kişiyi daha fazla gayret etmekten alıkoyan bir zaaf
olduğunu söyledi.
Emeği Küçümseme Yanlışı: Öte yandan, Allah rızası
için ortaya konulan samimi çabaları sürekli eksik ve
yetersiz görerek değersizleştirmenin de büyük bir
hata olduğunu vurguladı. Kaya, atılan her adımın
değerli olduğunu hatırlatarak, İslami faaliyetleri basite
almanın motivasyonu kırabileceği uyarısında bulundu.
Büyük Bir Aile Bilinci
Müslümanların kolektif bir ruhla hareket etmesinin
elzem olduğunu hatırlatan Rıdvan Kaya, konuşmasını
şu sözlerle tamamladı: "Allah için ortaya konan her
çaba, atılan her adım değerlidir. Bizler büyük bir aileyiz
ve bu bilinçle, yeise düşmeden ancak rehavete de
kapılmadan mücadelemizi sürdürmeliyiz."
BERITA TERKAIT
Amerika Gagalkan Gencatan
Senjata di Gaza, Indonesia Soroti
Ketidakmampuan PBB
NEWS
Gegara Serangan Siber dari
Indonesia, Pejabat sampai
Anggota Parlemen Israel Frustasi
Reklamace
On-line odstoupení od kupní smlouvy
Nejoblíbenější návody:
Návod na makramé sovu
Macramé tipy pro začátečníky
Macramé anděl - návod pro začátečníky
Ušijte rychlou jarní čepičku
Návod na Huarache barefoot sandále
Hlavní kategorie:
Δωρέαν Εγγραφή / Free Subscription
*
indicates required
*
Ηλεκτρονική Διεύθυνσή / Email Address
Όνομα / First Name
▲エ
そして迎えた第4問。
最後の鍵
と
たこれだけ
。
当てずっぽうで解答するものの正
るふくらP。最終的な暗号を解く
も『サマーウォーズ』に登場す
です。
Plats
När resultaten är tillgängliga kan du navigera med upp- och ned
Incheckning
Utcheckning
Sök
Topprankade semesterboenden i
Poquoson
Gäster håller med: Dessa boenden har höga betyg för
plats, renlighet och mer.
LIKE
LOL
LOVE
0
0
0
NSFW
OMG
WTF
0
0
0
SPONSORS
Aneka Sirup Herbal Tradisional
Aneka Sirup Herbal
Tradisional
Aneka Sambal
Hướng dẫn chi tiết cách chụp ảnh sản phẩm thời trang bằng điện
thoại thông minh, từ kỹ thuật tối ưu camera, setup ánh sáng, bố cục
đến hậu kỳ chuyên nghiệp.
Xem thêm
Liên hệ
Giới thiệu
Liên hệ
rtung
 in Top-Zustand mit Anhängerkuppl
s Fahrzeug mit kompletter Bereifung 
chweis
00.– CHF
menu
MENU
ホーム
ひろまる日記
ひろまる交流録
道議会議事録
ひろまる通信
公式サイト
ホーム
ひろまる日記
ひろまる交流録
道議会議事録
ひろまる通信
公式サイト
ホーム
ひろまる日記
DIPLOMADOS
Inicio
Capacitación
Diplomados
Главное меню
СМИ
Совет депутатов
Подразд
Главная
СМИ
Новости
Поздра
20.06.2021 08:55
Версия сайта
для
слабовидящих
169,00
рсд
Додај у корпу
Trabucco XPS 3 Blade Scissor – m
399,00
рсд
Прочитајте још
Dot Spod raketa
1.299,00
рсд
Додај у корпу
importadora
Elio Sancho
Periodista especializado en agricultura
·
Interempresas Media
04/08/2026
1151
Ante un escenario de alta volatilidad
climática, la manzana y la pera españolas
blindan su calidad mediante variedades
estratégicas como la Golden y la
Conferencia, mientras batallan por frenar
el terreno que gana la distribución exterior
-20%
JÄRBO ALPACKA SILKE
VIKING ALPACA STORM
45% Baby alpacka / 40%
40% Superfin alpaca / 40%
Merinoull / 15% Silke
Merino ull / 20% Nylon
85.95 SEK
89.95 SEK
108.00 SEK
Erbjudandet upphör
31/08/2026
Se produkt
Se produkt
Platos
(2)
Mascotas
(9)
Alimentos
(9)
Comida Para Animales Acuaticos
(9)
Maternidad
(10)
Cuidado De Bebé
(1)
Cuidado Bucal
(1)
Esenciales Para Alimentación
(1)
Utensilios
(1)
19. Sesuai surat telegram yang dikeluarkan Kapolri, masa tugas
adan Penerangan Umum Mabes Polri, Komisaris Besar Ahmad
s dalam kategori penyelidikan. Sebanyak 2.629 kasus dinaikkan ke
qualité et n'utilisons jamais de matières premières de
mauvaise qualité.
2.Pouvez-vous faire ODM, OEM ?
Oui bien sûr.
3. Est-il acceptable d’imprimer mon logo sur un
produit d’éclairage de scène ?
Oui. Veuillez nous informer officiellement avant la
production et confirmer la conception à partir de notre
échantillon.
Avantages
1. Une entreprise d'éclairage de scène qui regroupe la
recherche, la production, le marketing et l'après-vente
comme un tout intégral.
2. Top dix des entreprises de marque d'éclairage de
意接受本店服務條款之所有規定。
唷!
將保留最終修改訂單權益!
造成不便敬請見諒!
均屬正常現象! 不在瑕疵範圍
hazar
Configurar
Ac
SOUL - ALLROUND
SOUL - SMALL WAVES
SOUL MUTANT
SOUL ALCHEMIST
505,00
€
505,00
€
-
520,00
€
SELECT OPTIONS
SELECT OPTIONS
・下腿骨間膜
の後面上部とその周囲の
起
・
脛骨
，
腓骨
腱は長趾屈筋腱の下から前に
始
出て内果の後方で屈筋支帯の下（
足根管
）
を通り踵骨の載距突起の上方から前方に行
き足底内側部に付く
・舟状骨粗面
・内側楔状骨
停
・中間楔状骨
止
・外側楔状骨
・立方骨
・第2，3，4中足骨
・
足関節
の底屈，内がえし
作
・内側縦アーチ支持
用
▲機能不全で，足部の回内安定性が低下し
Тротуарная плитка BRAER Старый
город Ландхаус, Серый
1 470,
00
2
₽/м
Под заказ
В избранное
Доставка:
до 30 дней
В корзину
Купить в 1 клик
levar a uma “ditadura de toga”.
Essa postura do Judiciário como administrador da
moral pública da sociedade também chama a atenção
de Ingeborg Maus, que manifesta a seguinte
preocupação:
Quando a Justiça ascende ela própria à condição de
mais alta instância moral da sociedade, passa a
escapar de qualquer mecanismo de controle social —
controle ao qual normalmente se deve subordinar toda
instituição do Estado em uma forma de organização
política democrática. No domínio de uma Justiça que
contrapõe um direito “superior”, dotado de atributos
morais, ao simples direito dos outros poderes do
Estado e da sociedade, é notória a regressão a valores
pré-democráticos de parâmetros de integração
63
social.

**Work item**
Render the material from its first line through the line containing "ortaya konan her", inclusive, as a Markdown table with the columns Row and Line. Number each row and omit blank lines.

**Response area**
| Row | Line |
|---|---|
| 1 | kişiyi daha fazla gayret etmekten alıkoyan bir zaaf |
| 2 | olduğunu söyledi. |
| 3 | Emeği Küçümseme Yanlışı: Öte yandan, Allah rızası |
| 4 | için ortaya konulan samimi çabaları sürekli eksik ve |
| 5 | yetersiz görerek değersizleştirmenin de büyük bir |
| 6 | hata olduğunu vurguladı. Kaya, atılan her adımın |
| 7 | değerli olduğunu hatırlatarak, İslami faaliyetleri basite |
| 8 | almanın motivasyonu kırabileceği uyarısında bulundu. |
| 9 | Büyük Bir Aile Bilinci |
| 10 | Müslümanların kolektif bir ruhla hareket etmesinin |
| 11 | elzem olduğunu hatırlatan Rıdvan Kaya, konuşmasını |
| 12 | şu sözlerle tamamladı: "Allah için ortaya konan her |